Le 3 mars 2026, le bureau national du PS a adopté à l’unanimité une résolution dénonçant les « caricatures complotistes et propos antisémites intolérables » de Jean‑Luc Mélenchon. L’accusation repose sur la mauvaise prononciation, lors de meetings à Lyon et Perpignan, des noms juifs Epstein et Glucksmann. Le parti a alors appelé les militants LFI à « se désolidariser clairement et pleinement » de ces propos et a rappelé qu’aucun accord national ne serait possible pour le second tour des municipales.
« Le parti de la rose ne saurait y avoir d’accord national avec LFI compte tenu de l’inquiétante dérive de la direction de ce mouvement », indique le communiqué du PS.
De son côté, Mélenchon a riposté sur X, qualifiant les accusations « intolérables » et dénonçant une « désolidarisation du combat antifasciste » qui, selon lui, profite aux forces d’extrême‑droite. Il a rappelé que plus de 60 villes voient le PS déjà associé à LFI dans des listes locales, et que une cinquantaine de communes comptent des listes communes Insoumis‑Socialistes pour le premier tour.

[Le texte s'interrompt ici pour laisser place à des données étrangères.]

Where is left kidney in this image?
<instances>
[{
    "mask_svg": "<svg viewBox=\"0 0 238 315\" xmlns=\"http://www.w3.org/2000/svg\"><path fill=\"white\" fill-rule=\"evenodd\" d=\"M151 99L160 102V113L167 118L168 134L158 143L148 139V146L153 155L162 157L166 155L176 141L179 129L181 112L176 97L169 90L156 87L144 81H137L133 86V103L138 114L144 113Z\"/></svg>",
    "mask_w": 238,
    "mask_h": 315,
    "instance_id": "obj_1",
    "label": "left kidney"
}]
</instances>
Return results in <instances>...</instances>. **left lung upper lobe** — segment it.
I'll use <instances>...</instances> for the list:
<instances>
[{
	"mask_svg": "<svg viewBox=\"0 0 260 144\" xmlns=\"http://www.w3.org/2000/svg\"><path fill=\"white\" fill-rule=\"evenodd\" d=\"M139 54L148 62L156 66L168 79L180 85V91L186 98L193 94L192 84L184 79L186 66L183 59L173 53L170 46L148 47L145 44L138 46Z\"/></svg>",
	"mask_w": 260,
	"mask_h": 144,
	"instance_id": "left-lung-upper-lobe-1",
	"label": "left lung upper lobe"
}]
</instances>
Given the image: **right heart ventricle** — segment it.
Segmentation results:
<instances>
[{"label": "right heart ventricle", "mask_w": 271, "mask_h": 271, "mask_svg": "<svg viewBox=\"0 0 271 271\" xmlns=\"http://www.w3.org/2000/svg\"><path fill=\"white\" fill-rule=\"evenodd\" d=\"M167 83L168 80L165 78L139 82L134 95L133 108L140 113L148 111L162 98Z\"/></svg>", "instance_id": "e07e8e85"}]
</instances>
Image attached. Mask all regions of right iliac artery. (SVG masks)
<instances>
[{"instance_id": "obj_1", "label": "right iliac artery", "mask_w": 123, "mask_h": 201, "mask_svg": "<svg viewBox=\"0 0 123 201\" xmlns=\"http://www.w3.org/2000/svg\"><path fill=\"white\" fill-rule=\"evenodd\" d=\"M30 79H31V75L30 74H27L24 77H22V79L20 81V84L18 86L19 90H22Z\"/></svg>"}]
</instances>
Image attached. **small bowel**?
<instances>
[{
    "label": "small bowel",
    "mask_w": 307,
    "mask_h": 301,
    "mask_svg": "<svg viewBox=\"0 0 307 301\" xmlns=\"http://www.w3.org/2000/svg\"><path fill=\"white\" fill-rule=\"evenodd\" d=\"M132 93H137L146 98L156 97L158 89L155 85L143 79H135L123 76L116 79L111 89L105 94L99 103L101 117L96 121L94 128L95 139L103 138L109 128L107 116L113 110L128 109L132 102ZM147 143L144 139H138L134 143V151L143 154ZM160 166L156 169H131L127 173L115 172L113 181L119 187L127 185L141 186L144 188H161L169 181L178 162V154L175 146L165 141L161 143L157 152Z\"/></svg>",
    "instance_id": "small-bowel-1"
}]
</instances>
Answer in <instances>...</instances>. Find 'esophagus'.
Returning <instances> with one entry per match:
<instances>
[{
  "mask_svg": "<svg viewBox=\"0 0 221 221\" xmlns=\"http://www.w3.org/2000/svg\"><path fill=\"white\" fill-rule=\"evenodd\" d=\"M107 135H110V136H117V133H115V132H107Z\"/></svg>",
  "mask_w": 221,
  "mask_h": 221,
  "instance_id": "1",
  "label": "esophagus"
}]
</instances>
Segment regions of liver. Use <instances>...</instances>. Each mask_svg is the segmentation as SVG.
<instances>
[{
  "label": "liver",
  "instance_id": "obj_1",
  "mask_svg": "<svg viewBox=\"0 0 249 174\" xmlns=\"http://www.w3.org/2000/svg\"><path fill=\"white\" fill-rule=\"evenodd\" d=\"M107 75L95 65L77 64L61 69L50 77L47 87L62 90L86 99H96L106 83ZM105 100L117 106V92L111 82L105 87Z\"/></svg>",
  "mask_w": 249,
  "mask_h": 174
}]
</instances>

Le PS mise sur le « désistement républicain » : si le RN menace de l’emporter, les socialistes invitent leurs militants à voter contre le Front national, même au prix de ne pas soutenir les listes LFI. Cette posture risque toutefois de fragmenter davantage le camp de gauche, alors que les sondages placent régulièrement les listes PS devant celles des Insoumis dans les villes où les deux se confrontent.
Pour LFI, la perspective d’alliance locale reste centrale ; le parti prévoit que des membres de sa direction figurent sur des listes menées par des socialistes dans une demi‑douzaine de cas, et il insiste sur la nécessité de clarifier sa position face à la « violence politique » avant tout rapprochement national.
Les querelles publiques entre PS et LFI, amplifiées par les accusations d’antisémitisme et les appels à la dissociation, laissent entrevoir une municipalité 2026 où la droite pourrait capitaliser sur la division de la gauche. Le véritable défi : empêcher que les rivalités internes ne se traduisent en victoires pour le RN.